Another welcome addition implemented last year is the expansion of the short film section Pardi di domani, with a third competitive strand devoted to established directors who continue making shorts after their big break. One such director is a longtime friend of the Festival, the Italian auteur Marco Bellocchio, who won one of the major prizes in 1965 with his debut film Fists in the Pocket.
The award catapulted Bellocchio to the first league of Italian cinema and international recognition, and Fists in the Pocket is one of the films that have played most often at the festival (five times as of 2015).

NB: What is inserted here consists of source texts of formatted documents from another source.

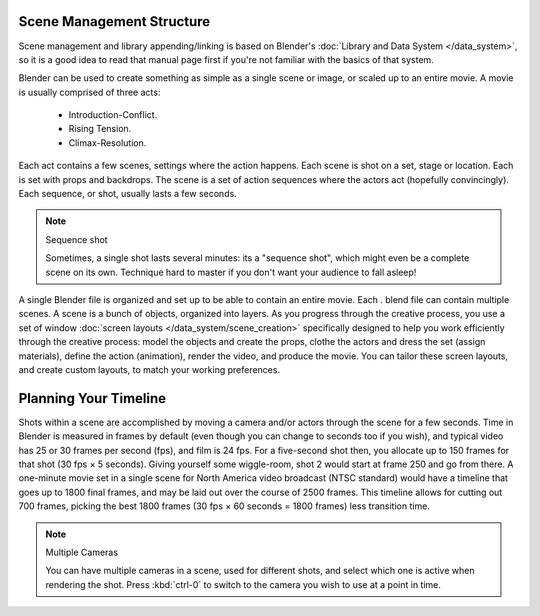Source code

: 
..    TODO/Review: {{review
   |text=This page contains information that lies beyond the scope of the Blender manual but its supposed topic still has its justification.
   |fixes=Link to wikipedia for general information on how to structure movies and pictures and rewriting of the page to fit it's topic.
   }} .

Scene Management Structure
**************************

Scene management and library appending/linking is based on Blender's :doc:`Library and Data System </data_system>`,
so it is a good idea to read that manual page first if you're not familiar with the basics of that system.


Blender can be used to create something as simple as a single scene or image,
or scaled up to an entire movie. A movie is usually comprised of three acts:

   - Introduction-Conflict.
   - Rising Tension.
   - Climax-Resolution.

Each act contains a few scenes, settings where the action happens.
Each scene is shot on a set, stage or location. Each is set with props and backdrops.
The scene is a set of action sequences where the actors act (hopefully convincingly).
Each sequence, or shot, usually lasts a few seconds.


.. note:: Sequence shot

   Sometimes, a single shot lasts several minutes: its a "sequence shot",
   which might even be a complete scene on its own.
   Technique hard to master if you don't want your audience to fall asleep!


A single Blender file is organized and set up to be able to contain an entire movie. Each .
blend file can contain multiple scenes. A scene is a bunch of objects, organized into layers.
As you progress through the creative process, you use a set of window
:doc:`screen layouts </data_system/scene_creation>`
specifically designed to help you work efficiently through the creative process:
model the objects and create the props, clothe the actors and dress the set (assign materials), define the action
(animation), render the video, and produce the movie. You can tailor these screen layouts, and create custom layouts,
to match your working preferences.


Planning Your Timeline
**********************

Shots within a scene are accomplished by moving a camera and/or actors through the scene for a
few seconds. Time in Blender is measured in frames by default
(even though you can change to seconds too if you wish),
and typical video has 25 or 30 frames per second (fps), and film is 24 fps.
For a five-second shot then, you allocate up to 150 frames for that shot (30 fps × 5 seconds).
Giving yourself some wiggle-room, shot 2 would start at frame 250 and go from there.
A one-minute movie set in a single scene for North America video broadcast (NTSC standard)
would have a timeline that goes up to 1800 final frames,
and may be laid out over the course of 2500 frames.
This timeline allows for cutting out 700 frames, picking the best 1800 frames
(30 fps × 60 seconds = 1800 frames) less transition time.


.. note:: Multiple Cameras

   You can have multiple cameras in a scene, used for different shots,
   and select which one is active when rendering the shot. Press :kbd:`ctrl-0`
   to switch to the camera you wish to use at a point in time.
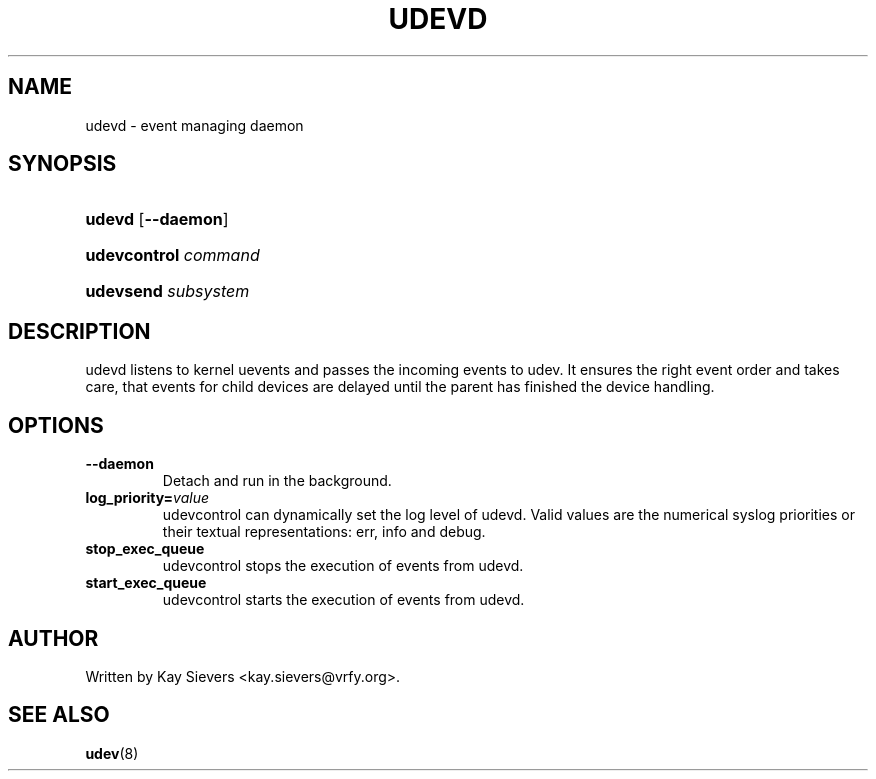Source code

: .\" ** You probably do not want to edit this file directly **
.\" It was generated using the DocBook XSL Stylesheets (version 1.69.0).
.\" Instead of manually editing it, you probably should edit the DocBook XML
.\" source for it and then use the DocBook XSL Stylesheets to regenerate it.
.TH "UDEVD" "8" "August 2005" "udev" "udevd, udevsend, udevcontrol"
.\" disable hyphenation
.nh
.\" disable justification (adjust text to left margin only)
.ad l
.SH "NAME"
udevd \- event managing daemon
.SH "SYNOPSIS"
.HP 6
\fBudevd\fR [\fB\-\-daemon\fR]
.HP 20
\fBudevcontrol \fR\fB\fIcommand\fR\fR
.HP 19
\fBudevsend \fR\fB\fIsubsystem\fR\fR
.SH "DESCRIPTION"
.PP
udevd listens to kernel uevents and passes the incoming events to udev. It ensures the right event order and takes care, that events for child devices are delayed until the parent has finished the device handling.
.SH "OPTIONS"
.TP
\fB\-\-daemon\fR
Detach and run in the background.
.TP
\fBlog_priority=\fR\fB\fIvalue\fR\fR
udevcontrol can dynamically set the log level of udevd. Valid values are the numerical syslog priorities or their textual representations: err, info and debug.
.TP
\fBstop_exec_queue\fR
udevcontrol stops the execution of events from udevd.
.TP
\fBstart_exec_queue\fR
udevcontrol starts the execution of events from udevd.
.SH "AUTHOR"
.PP
Written by Kay Sievers 
<kay.sievers@vrfy.org>.
.SH "SEE ALSO"
.PP
\fBudev\fR(8)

Turning 75 years old, but still very young at heart, the festival pays tribute to cinema history (take note of this year’s retrospective of Douglas SirkExternal link) and consolidates future-oriented initiatives that go beyond just technology. The Open Doors programme, for example, provides networking opportunities for filmmakers from countries lacking the proper cinematic infrastructure, and after three years focused on Southeast Asia it starts a new cycle with Latin American film makers.
The aim is to make Locarno more inclusive than ever, a community whose presence extends beyond these two weeks in August with multimedia events throughout the year and collaborations with other prestigious sister-festivals, such as Venice and Berlin.